Bed tax revenue from the city of Fairbanks and Fairbanks North Star Borough is Explore Fairbanks’ largest funding sources, which the organization funnels into marketing the region as a year-round tourism destination.
“It is anticipated that in 2024 those rates will increase but not to the same level we see in comparing 2023 to 2024 as we saw from 2022 to 2023,” McCrea said. “Average daily rates are a double-edged sword because on one hand it increases bed tax revenue, but at what point do those rates prohibit travelers from staying?”
He noted that some market trends continue to support that people are still willing to make travel a priority in their budgets despite a spike in inflation over the past year.
“We’re fortunate to be a bucket-list destination, so we remain optimistic,” McCrea said.
Explore Fairbanks intends to spend $4.66 million in 2024, with 61% of its budget spent on direct and indirect marketing and 39% on personnel.
“The budget as it stands now allows us to account for inflationary costs,” McCrea said.
Its marketing plan for 2023 has included expanded efforts to target markets in India and Latin America. The agency intends to place a strong emphasis on independent domestic travelers in 2024.
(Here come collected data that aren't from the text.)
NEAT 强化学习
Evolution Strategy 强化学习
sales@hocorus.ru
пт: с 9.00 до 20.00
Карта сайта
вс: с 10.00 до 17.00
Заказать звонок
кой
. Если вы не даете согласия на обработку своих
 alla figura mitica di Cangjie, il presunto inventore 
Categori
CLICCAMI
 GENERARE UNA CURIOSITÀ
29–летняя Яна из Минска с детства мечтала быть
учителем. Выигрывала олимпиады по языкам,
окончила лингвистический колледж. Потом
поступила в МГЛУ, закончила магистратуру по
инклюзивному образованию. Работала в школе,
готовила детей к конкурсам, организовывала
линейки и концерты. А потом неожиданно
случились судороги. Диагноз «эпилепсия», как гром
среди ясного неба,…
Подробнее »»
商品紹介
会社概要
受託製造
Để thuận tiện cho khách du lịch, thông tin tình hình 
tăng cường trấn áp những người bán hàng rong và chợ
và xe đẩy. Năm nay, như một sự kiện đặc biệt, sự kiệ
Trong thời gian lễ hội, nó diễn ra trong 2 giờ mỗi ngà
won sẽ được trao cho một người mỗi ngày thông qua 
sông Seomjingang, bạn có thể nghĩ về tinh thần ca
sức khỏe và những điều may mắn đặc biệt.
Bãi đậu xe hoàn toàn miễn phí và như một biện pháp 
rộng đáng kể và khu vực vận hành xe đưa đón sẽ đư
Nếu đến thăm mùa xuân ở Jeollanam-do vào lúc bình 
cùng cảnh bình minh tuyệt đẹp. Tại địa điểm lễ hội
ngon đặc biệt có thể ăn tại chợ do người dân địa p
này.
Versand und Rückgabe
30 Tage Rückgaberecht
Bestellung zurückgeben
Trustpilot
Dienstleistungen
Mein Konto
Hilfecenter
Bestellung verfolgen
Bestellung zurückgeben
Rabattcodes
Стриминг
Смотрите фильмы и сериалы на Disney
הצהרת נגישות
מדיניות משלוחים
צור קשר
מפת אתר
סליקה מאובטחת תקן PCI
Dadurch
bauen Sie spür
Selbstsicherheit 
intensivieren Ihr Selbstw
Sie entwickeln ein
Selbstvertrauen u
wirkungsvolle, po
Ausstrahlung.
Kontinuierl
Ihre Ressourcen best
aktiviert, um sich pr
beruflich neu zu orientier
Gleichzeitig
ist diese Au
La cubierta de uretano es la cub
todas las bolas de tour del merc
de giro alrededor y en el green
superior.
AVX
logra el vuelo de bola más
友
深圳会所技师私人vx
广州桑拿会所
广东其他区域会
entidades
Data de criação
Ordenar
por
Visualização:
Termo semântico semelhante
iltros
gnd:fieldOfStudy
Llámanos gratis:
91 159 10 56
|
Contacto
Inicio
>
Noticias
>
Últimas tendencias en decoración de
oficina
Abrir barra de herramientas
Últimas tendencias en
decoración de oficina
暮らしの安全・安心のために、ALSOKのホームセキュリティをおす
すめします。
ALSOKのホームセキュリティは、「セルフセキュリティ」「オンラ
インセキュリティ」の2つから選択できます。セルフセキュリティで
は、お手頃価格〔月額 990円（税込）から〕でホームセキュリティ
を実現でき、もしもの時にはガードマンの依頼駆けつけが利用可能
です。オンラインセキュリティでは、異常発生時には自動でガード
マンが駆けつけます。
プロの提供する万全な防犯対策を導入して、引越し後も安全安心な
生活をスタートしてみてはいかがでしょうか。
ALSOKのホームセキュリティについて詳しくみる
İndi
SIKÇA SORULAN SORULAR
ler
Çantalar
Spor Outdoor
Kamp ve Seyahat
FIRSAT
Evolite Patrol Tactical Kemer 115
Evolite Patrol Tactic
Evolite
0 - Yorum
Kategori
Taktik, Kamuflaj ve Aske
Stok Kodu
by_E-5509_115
“We saw a decline in that for this year, whether for inflationary or other reasons, and we are seeing that across the state,” McCrea said. “We want to make sure we have a good position within our core domestic destination to try to retain our share of travelers.”
At a community engagement level, McCrea said Explore Fairbanks launched a complimentary “associate level” membership which would allow Fairbanks North Star Borough small businesses to be a part of the organization. The primary benefit, he said, would include a listing on the Explore Fairbanks website.
“There are small businesses and start-ups that might not be able to be a dues-paying member, so this allows them to become part of the industry and take advantage of marketing efforts,” McCrea said.
McCrea noted that tourism continues to be a strong economic driver for the Fairbanks North Star Borough and the Interior. The leisure and hospitality industry created about 7,700 jobs in the region through September.
“The jobs came back pretty strongly in Interior Alaska,” McCrea said.
According to the Alaska Tourism Industry Association, between May 2022 and April 2023, about 860,900 visitors came to the Interior, injecting $943.8 million in direct spending into the economy.
“I would argue that there is no better example of economic development in the borough than tourism in terms of new money coming in, jobs created and businesses that are developed,” McCrea said. “When we say tourism works for Fairbanks, it really does.”